**EXCERPTED TEXT**
+ + + + +
National Labor Relations Board v. Deena Artware

Citation261 F.2d 503
Decision Date13 December 1958
Docket NumberNo. 11156.,11156.
PartiesNATIONAL LABOR RELATIONS BOARD, Petitioner, v. DEENA ARTWARE, Incorporated, Respondent.
CourtUnited States Courts of Appeals. United States Court of Appeals (6th Circuit)

Irving M. Herman, Atty., N.L.R.B., Washington, D. C. (Jerome D. Fenton, Gen. Counsel, Thomas J. McDermott, Associate Gen. Counsel, Louis Schwartz, Asst. Gen. Counsel, Walter N. Moldawer, Atty., N.L.R.B., Washington, D. C., of counsel), for petitioner.

James G. Wheeler, of Wheeler & Marshall, Paducah, Ky., for respondent.

Before MARTIN and MILLER, Circuit Judges, and JONES, District Judge.

SHACKELFORD MILLER, Jr., Circuit Judge.

The National Labor Relations Board has petitioned this Court to adjudge in civil contempt of this Court the respondent, Deena Artware, Incorporated, hereinafter referred to as Artware, its president and agent George H. Weiner, and four other corporations who are affiliated with Artware as hereinafter set out, for resisting, disobeying and violating, and refusing to comply with the decree of this Court entered herein on July 30, 1952, and the supplemental decree entered herein on December 16, 1955.
+ + + + +
**EXTRACTED ENTRIES**
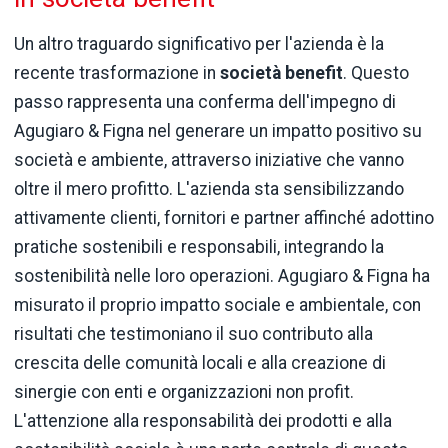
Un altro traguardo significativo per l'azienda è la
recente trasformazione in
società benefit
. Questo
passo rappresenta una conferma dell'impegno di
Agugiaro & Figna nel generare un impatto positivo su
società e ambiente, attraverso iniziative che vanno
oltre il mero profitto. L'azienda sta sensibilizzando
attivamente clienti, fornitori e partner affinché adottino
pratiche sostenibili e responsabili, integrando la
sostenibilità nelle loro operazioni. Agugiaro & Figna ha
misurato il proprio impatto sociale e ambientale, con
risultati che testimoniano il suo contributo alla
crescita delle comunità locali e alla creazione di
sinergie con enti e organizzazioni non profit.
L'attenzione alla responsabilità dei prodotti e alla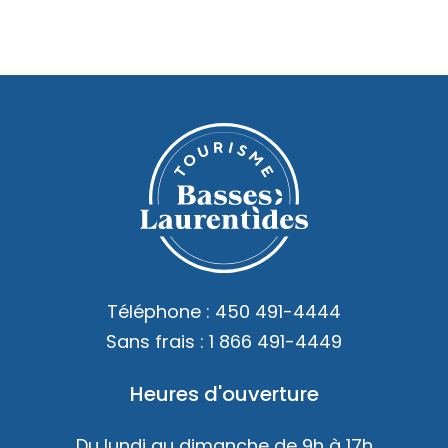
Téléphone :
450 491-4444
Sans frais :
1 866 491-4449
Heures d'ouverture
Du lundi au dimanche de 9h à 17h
+ + + + +
**YOUR TASKS**
**1)** In the court opinion on Deena Artware, on what date did the Court enter its original decree?
**2)** Resume the court opinion on Deena Artware after its last sentence.

**RESPONSE LIST**
**1)** July 30, 1952.

**2)**
This is the fifth time this case has been before us. Our previous opinions, to which reference is made, give in detail the factual background and history of the litigation. For our present purposes, we will restate only such basic facts as are necessary to present the issue now under consideration.

On July 30, 1952, this Court entered its decree in this case enforcing an order of the Board issued on October 25, 1949, against respondent Artware, directing inter alia, that Artware, its officers, agents, successors and assigns, make whole certain named employees for any losses in pay they may have suffered by reason of respondent's discrimination against them in refusing to reinstate them following the termination of a strike, in violation of the National Labor Relations Act, 29 U.S.C.A. § 151 et seq. N. L. R. B. v. Deena Artware, Inc., 6 Cir., 198 F.2d 645, certiorari denied 345 U.S. 906, 73 S.Ct. 644, 97 L.Ed. 1342. The case was remanded to the Board for the purpose of hearings and findings as to the amounts due the individual employees.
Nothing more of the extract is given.